Son nom est Motorama, il vient de Rostov sur le Don et s’il avoue l’influence de la cold-wave, il est parvenu depuis ses débuts à y insuffler une finesse merveilleuse, ombragée, et un feeling pop, qui la magnifient. Avec ce Many nights, il en fait la brillante démonstration, qui plus est souvent animée (No more time, l’introductif Second part et bien d’autres), en s’en tenant à une subtilité que l’organe de Vladislav Pershin, le leader, souligne avec éclat.
Ce fut l’un de mes concerts les plus significatifs, à la Lune des Pirates d’Amiens. Sur album, la « cold pop » des Russes parvient au même effet, en empilant des titres qui, s’ils se ressemblent, jouent justement sur cette ressemblance pour asseoir un style et le rendre non pas vital, modérons-nous, mais grandement précieux.

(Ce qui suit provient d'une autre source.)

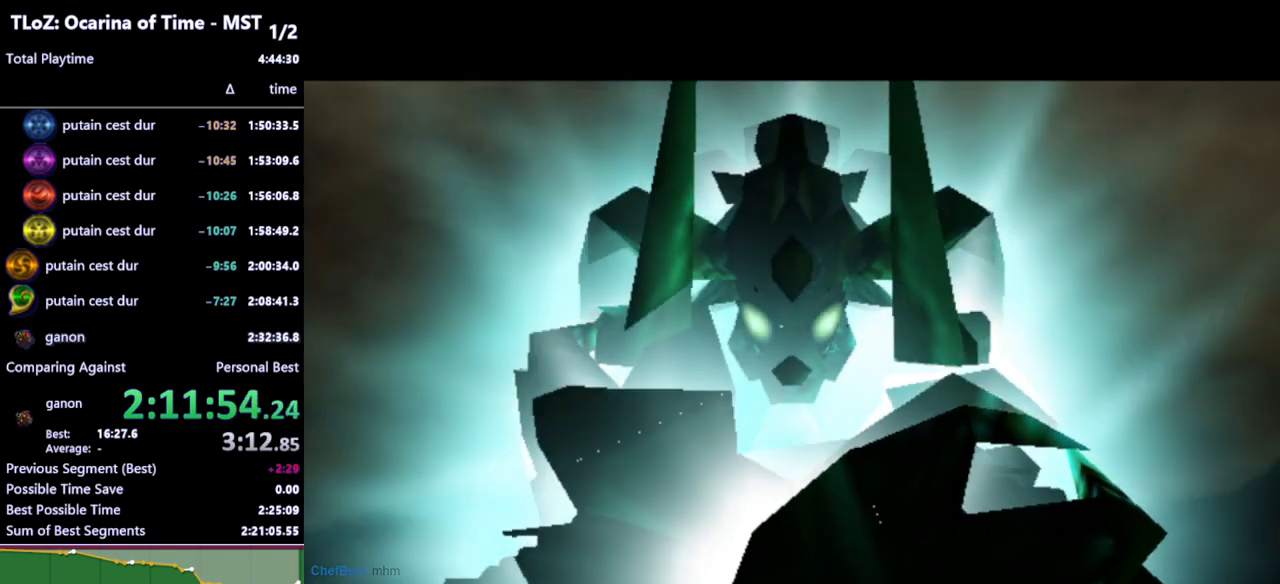
{"buttons": ["R1"], "left_stick": "center", "right_stick": "center", "events": []}
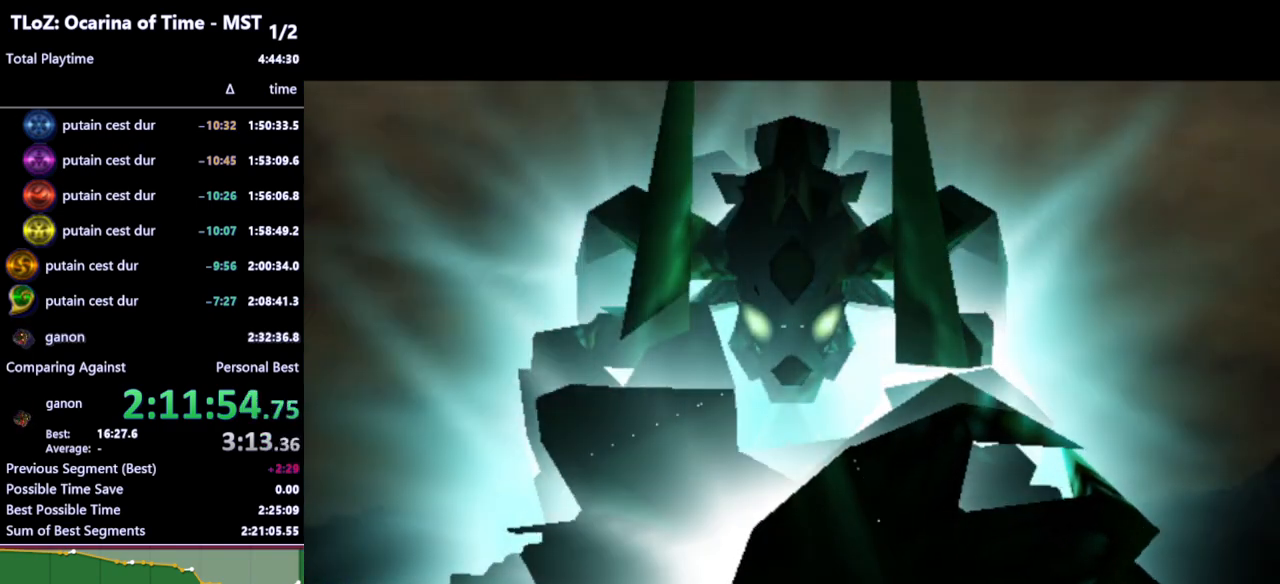
{"buttons": ["R1"], "left_stick": "center", "right_stick": "center", "events": []}
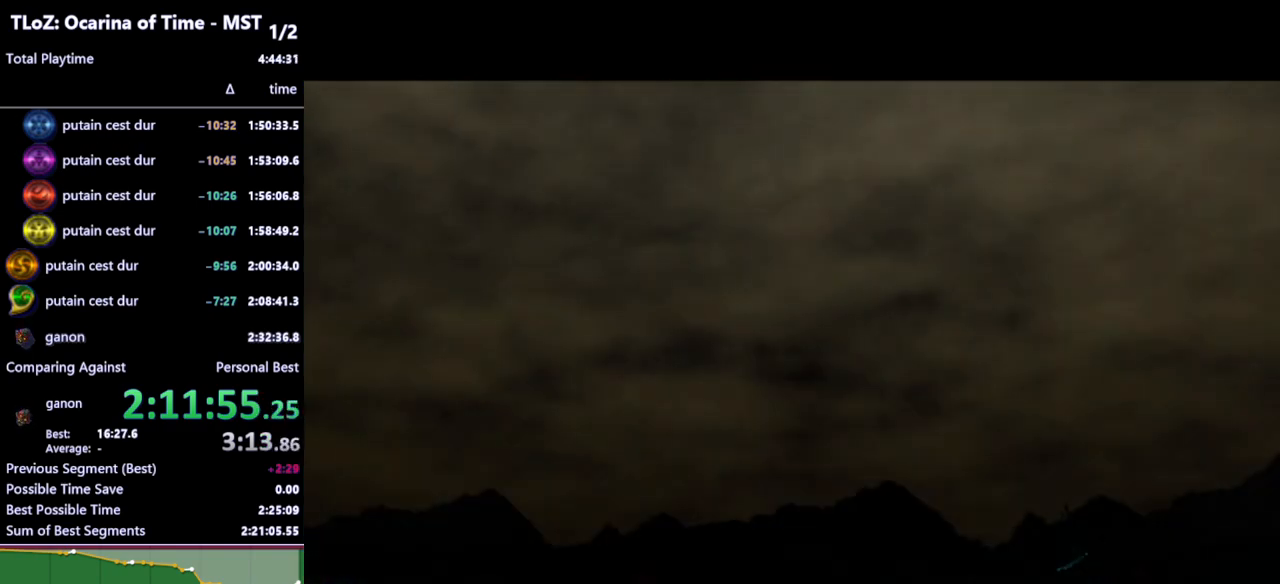
{"buttons": ["R1"], "left_stick": "center", "right_stick": "center", "events": []}
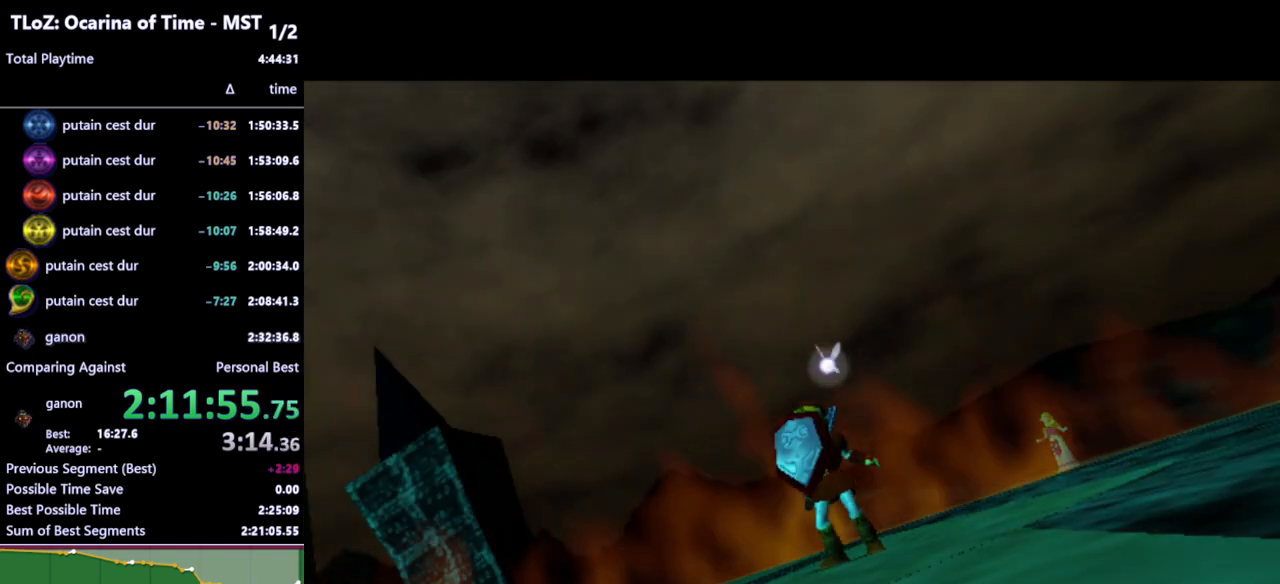
{"buttons": ["R1"], "left_stick": "center", "right_stick": "center", "events": []}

L’album est exaltant (Voice from the choir), gorgé de feeling, de ressenti. Tel un Joy Division plus « lumineux », il révèle un trio qui creuse un sillon poppy qu’il vivifie (No more time, encore, puis This night qui le suit) avec, ici, un entrain renouvelé. D’un début folk, Motorama crée un titre urgent (Bering island). Basse charnue et guitares fines, minimalisme à l’effet indélébile constituent ses ingrédients, décisifs. On ne détachera de Many nights aucun morceau plus qu’un autre. C’est un ensemble inattaquable, qu’on s’enfile sans interruption. Un album qui refuse de choisir entre finesse et obscurité, entre éclat pop et froideur cold, et arrive finalement à une parfaite imbrication de toutes ces tendances.